The adage, “never judge a book by its cover,” can be tough to put into practice, especially when construed with fitness and health. For example, is it possible to look healthy and be unhealthy? If you pay attention to TV, look at magazine covers or follow social media, it’s possible. The media would have you believe someone thin or muscular, in a general sense, is healthy and fit, while someone not as toned or perhaps considered overweight is often looked at as unhealthy.
Can looks be deceiving? Is there more than meets the eye to health than a number on a scale or a size on a store rack? Absolutely.
Fitness vs. Health
People often swap these terms for one another, when they, in fact, have far different meanings. Fitness relates directly to your adaptation of exercise or physical activity. Your body adapts to the exertion you put in, making the required changes so that the next time you exert similar energy, it’s not as difficult. However, building muscle or stamina – whether it’s by weightlifting or cardio – doesn’t unilaterally make you a superhuman in every form of exercise. Fitness is very specific, and just because you can bench press a substantial amount of weight, it doesn’t mean that same strength will help you during a marathon.
Now, Let’s Define Health
Unlike fitness, where we are talking about actual exercise, describing someone’s health means their general well-being or the absence of disease. Health is not about how much you can bench or how far or fast you can run. Health is impacted by genetics, a bad diet, environmental factors and an inactive lifestyle, among others. These health factors may be lessened by exercising, eating right, and reducing stress.

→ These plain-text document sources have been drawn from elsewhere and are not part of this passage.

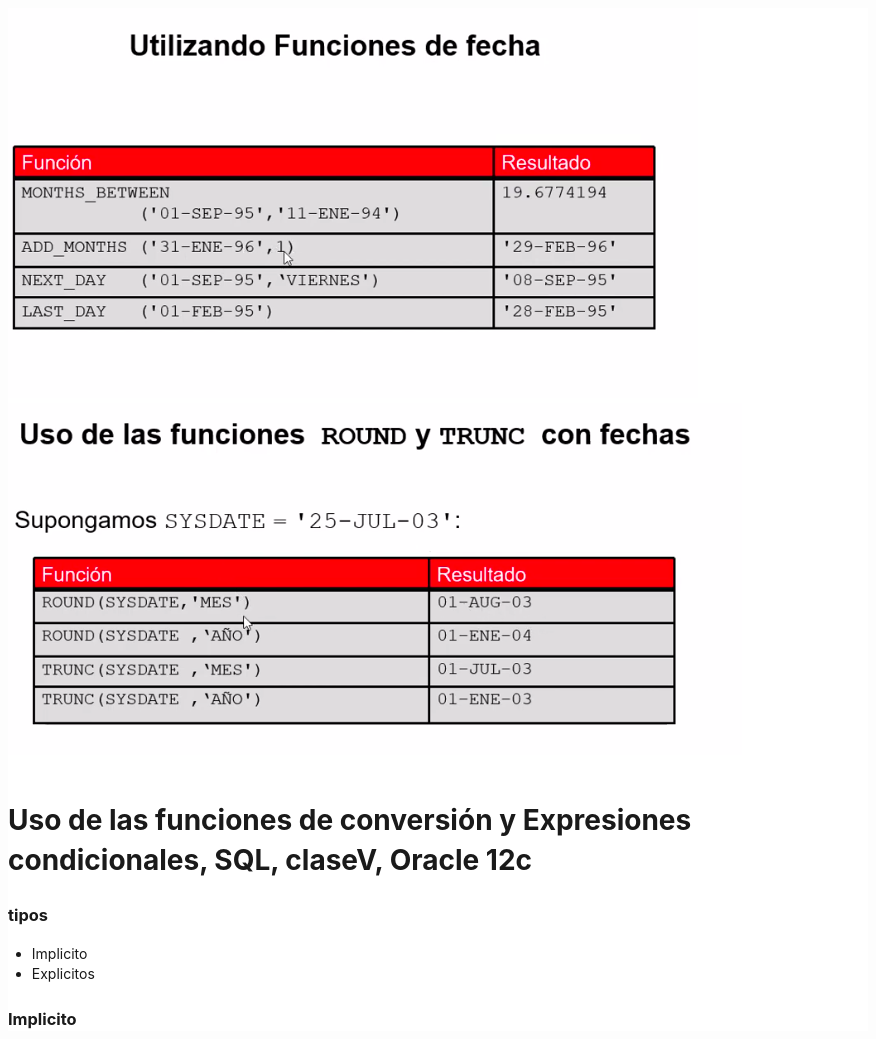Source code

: ![](imagenes/Screenshot%20from%202020-04-20%2023-26-54.png)
![](imagenes/Screenshot%20from%202020-04-20%2023-27-18.png)

# Uso de las funciones de conversión y Expresiones condicionales, SQL, claseV, Oracle 12c

### tipos
- Implicito
- Explicitos

###  Implicito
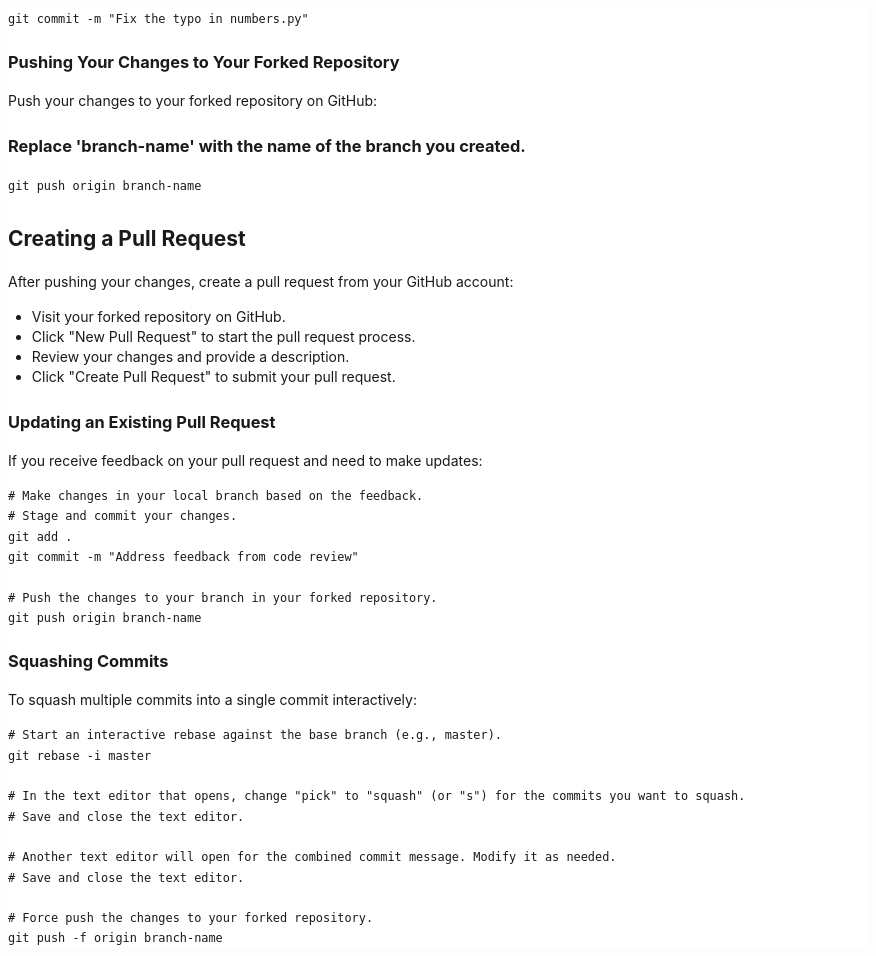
 ```shell
git commit -m "Fix the typo in numbers.py"
```

### Pushing Your Changes to Your Forked Repository

Push your changes to your forked repository on GitHub:

### Replace 'branch-name' with the name of the branch you created.

```shell
git push origin branch-name
```

## Creating a Pull Request

After pushing your changes, create a pull request from your GitHub account:

- Visit your forked repository on GitHub.
- Click "New Pull Request" to start the pull request process.
- Review your changes and provide a description.
- Click "Create Pull Request" to submit your pull request.

### Updating an Existing Pull Request

If you receive feedback on your pull request and need to make updates:

```shell
# Make changes in your local branch based on the feedback.
# Stage and commit your changes.
git add .
git commit -m "Address feedback from code review"

# Push the changes to your branch in your forked repository.
git push origin branch-name
```

### Squashing Commits

To squash multiple commits into a single commit interactively:

```shell
# Start an interactive rebase against the base branch (e.g., master).
git rebase -i master

# In the text editor that opens, change "pick" to "squash" (or "s") for the commits you want to squash.
# Save and close the text editor.

# Another text editor will open for the combined commit message. Modify it as needed.
# Save and close the text editor.

# Force push the changes to your forked repository.
git push -f origin branch-name
```
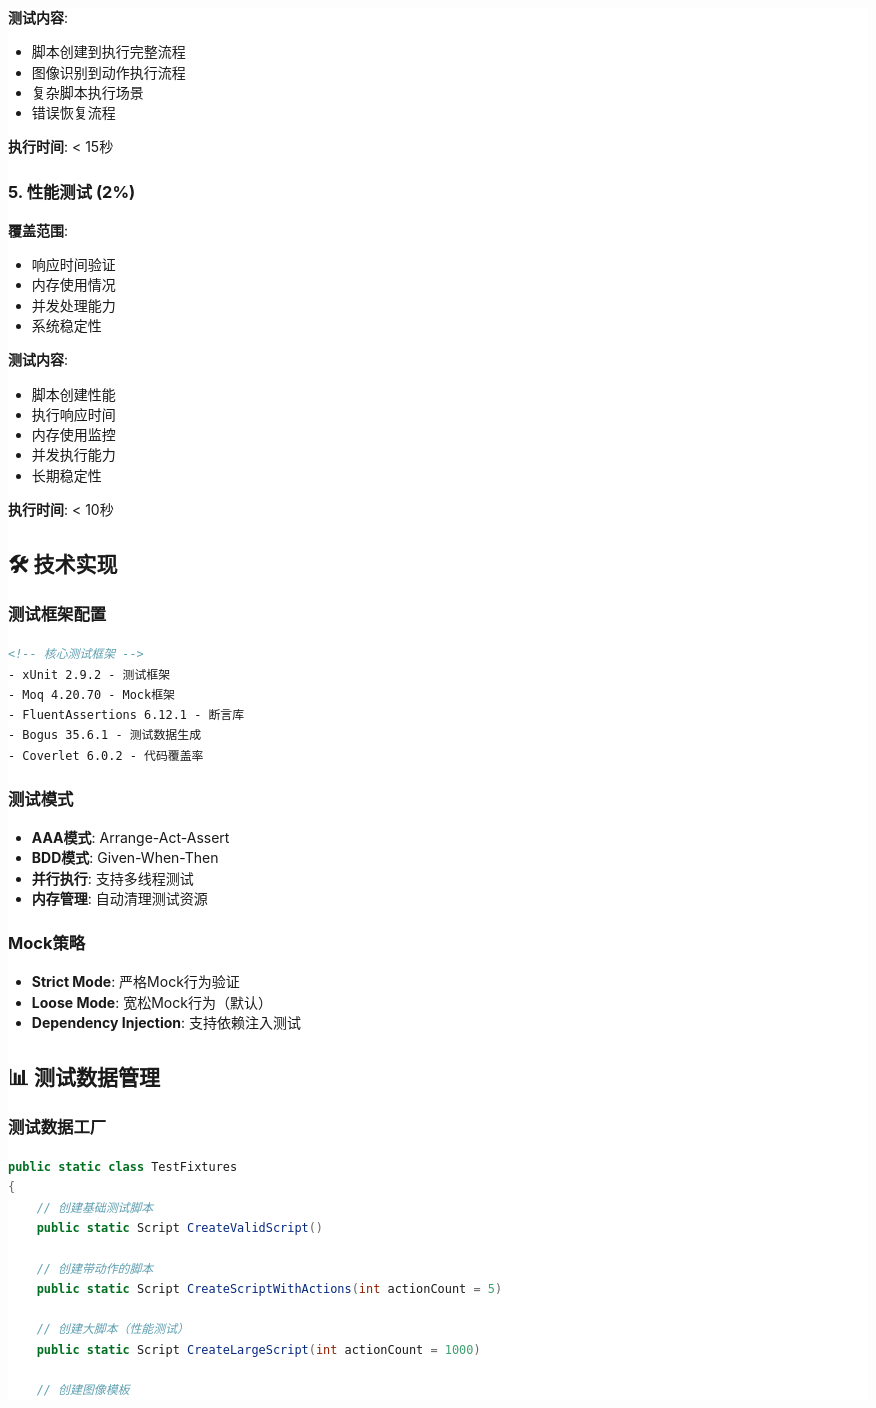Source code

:**测试内容**:
- 脚本创建到执行完整流程
- 图像识别到动作执行流程
- 复杂脚本执行场景
- 错误恢复流程

**执行时间**: < 15秒

### 5. 性能测试 (2%)
**覆盖范围**:
- 响应时间验证
- 内存使用情况
- 并发处理能力
- 系统稳定性

**测试内容**:
- 脚本创建性能
- 执行响应时间
- 内存使用监控
- 并发执行能力
- 长期稳定性

**执行时间**: < 10秒

## 🛠️ 技术实现

### 测试框架配置
```xml
<!-- 核心测试框架 -->
- xUnit 2.9.2 - 测试框架
- Moq 4.20.70 - Mock框架
- FluentAssertions 6.12.1 - 断言库
- Bogus 35.6.1 - 测试数据生成
- Coverlet 6.0.2 - 代码覆盖率
```

### 测试模式
- **AAA模式**: Arrange-Act-Assert
- **BDD模式**: Given-When-Then
- **并行执行**: 支持多线程测试
- **内存管理**: 自动清理测试资源

### Mock策略
- **Strict Mode**: 严格Mock行为验证
- **Loose Mode**: 宽松Mock行为（默认）
- **Dependency Injection**: 支持依赖注入测试

## 📊 测试数据管理

### 测试数据工厂
```csharp
public static class TestFixtures
{
    // 创建基础测试脚本
    public static Script CreateValidScript()
    
    // 创建带动作的脚本
    public static Script CreateScriptWithActions(int actionCount = 5)
    
    // 创建大脚本（性能测试）
    public static Script CreateLargeScript(int actionCount = 1000)
    
    // 创建图像模板
```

Fitness Increases Your Chances of Better Health
There is no air-tight guarantee of perfect health. Fitness simply increases our chances of living as long as possible, as well as we can. Getting, and staying, active may combat certain conditions and increase the likelihood that you will look healthy and be healthier, but how we’re born and other factors – like how our individual bodies store fat – also plays a role. Picture two people side by side. One could be classified as nearly obese and another person could look healthy. Technically, both individuals could have the same amount of fat, but be storing it differently. In this example, the first person could be storing fat in their belly, while the other is storing fat deeper inside their body, around muscles and organs.
If your goal is to live a long life, you can’t rely on luck or how you look in the mirror. But, you also can’t judge someone’s overall health based on whether or not they look healthy. We encourage everyone to use fitness as a way to get and stay active, and to know your genetics and overall health to combat any unseen dangers.
This information is not intended to treat, diagnose, cure, or prevent any disease. All material in this article is provided for educational purposes only. Always seek the advice of your physician or other qualified health care provider with any questions you have regarding a medical condition, and before undertaking any diet, exercise, or other health program.